Além de críticas a Bolsonaro, Mandetta disparou contra o ministro da Economia, Paulo Guedes, classificado por ele como “desonesto intelectualmente, uma coisa pequena, um homem pequeno para estar onde está”. Para o ex-titular da Saúde, Guedes e Bolsonaro fizeram escolhas que levaram ao aprofundamento da pandemia. Na avaliação dele, os dois optaram por priorizar a economia no combate à covid-19, mesmo com informações sobre o número provável de mortos e sobre o momento em que ocorreria uma segunda onda. Mandetta disse, ainda, que Guedes pode ter induzido ao erro até mesmo empresários e operadores do mercado.

O ex-ministro disse que Guedes não respondia seus telefonemas nem recados e parecia descolado da realidade no que diz respeito à gravidade do coronavírus. “O distanciamento da equipe econômica era real. Não posso negar. Eu dialogava com o segundo escalão sobre algumas questões, mas, entre ministros, telefonemas, recados para conversar com ministros não eram respondidos”, relatou.

“Em algumas reuniões no ambiente de gabinete de ministros, havia uma visão muito menor da gravidade. Eu dizia que a crise ia longe, e o ministro falava que o Brasil cresceria 2,5%, mas que, com a covid, cairia para 2%. Eu disse que não estavam compreendendo o tamanho da confusão”, recordou.

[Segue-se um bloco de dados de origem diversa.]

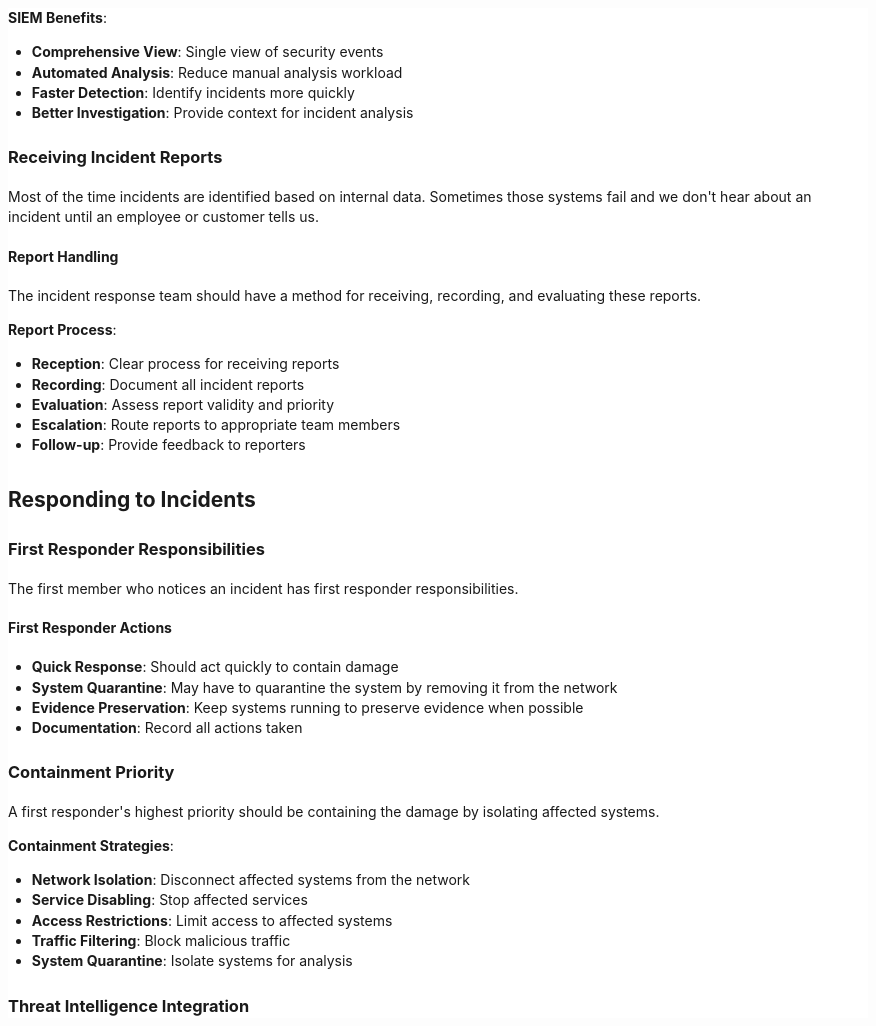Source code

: **SIEM Benefits**:

- **Comprehensive View**: Single view of security events
- **Automated Analysis**: Reduce manual analysis workload
- **Faster Detection**: Identify incidents more quickly
- **Better Investigation**: Provide context for incident analysis

### Receiving Incident Reports

Most of the time incidents are identified based on internal data. Sometimes those
systems fail and we don't hear about an incident until an employee or customer
tells us.

#### Report Handling

The incident response team should have a method for receiving, recording, and
evaluating these reports.

**Report Process**:

- **Reception**: Clear process for receiving reports
- **Recording**: Document all incident reports
- **Evaluation**: Assess report validity and priority
- **Escalation**: Route reports to appropriate team members
- **Follow-up**: Provide feedback to reporters

## Responding to Incidents

### First Responder Responsibilities

The first member who notices an incident has first responder responsibilities.

#### First Responder Actions

- **Quick Response**: Should act quickly to contain damage
- **System Quarantine**: May have to quarantine the system by removing it from
  the network
- **Evidence Preservation**: Keep systems running to preserve evidence when
  possible
- **Documentation**: Record all actions taken

### Containment Priority

A first responder's highest priority should be containing the damage by isolating
affected systems.

**Containment Strategies**:

- **Network Isolation**: Disconnect affected systems from the network
- **Service Disabling**: Stop affected services
- **Access Restrictions**: Limit access to affected systems
- **Traffic Filtering**: Block malicious traffic
- **System Quarantine**: Isolate systems for analysis

### Threat Intelligence Integration

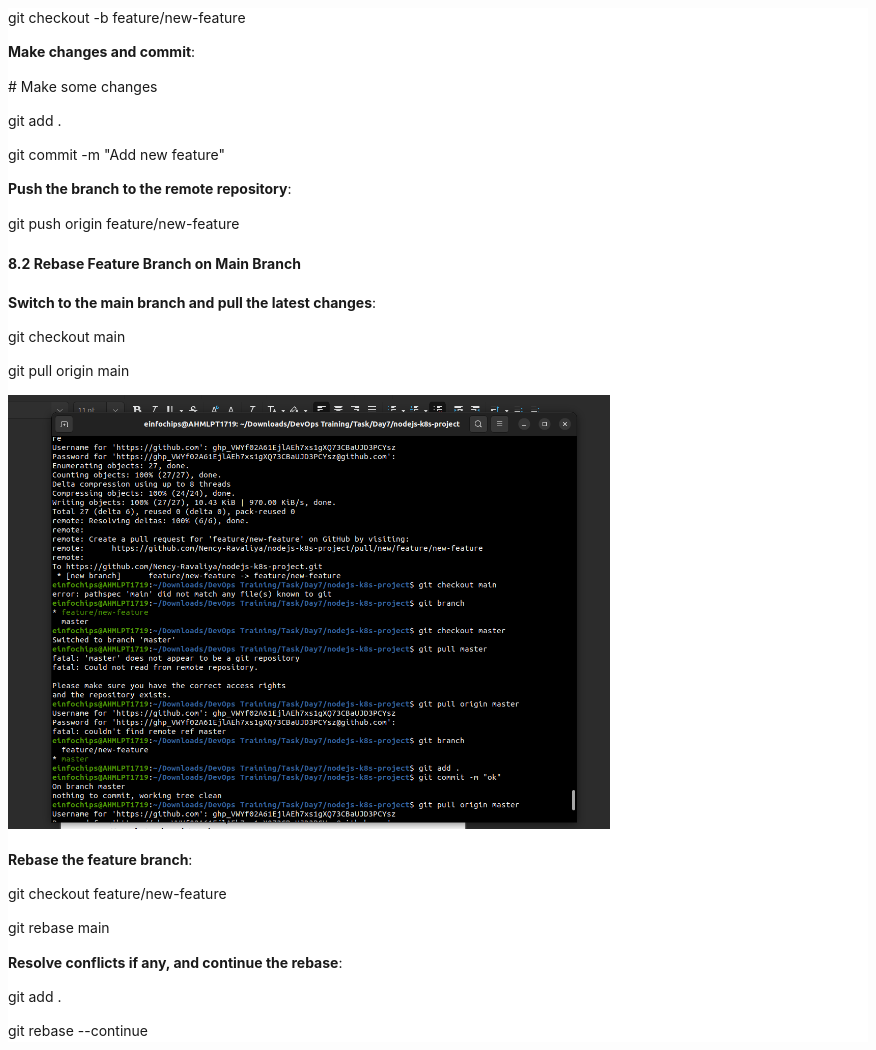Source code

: git checkout -b feature/new-feature

**Make changes and commit**:

\# Make some changes

git add .

git commit -m "Add new feature"

**Push the branch to the remote repository**:

git push origin feature/new-feature

#### <a name="_u9dpoyz7fu5l"></a>**8.2 Rebase Feature Branch on Main Branch**
**Switch to the main branch and pull the latest changes**:

git checkout main

git pull origin main

![](Aspose.Words.93664a1b-5532-441f-ac45-2fda8e2eb8fa.011.png)

**Rebase the feature branch**:

git checkout feature/new-feature

git rebase main

**Resolve conflicts if any, and continue the rebase**:

git add .

git rebase --continue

Para Mandetta, Bolsonaro e Guedes pareciam apostar em um efeito de rebanho que acabaria em setembro ou outubro de 2020, e isso teria induzido o governo a aceitar o auxílio emergencial de R$ 600, acreditando que, em quatro meses, não seria mais necessário um socorro aos vulneráveis. Leia abaixo os principais tópicos abordados na comissão e as respostas do ex-ministro.

“Festival de mentiras”

Pelas redes sociais, Carlos Bolsonaro rebateu Mandetta, classificando como inverídicas as declarações do ex-ministro. “Festival de mentiras. Circo boçal de narrativas. Se a lei valesse de verdade, um sujeito que se preza mentir descaradamente onde a lei diz que não deveria, sair preso desse local era o esperado em um país sério. Mas vivemos no Brasil, onde tudo acontece ao contrário”, escreveu.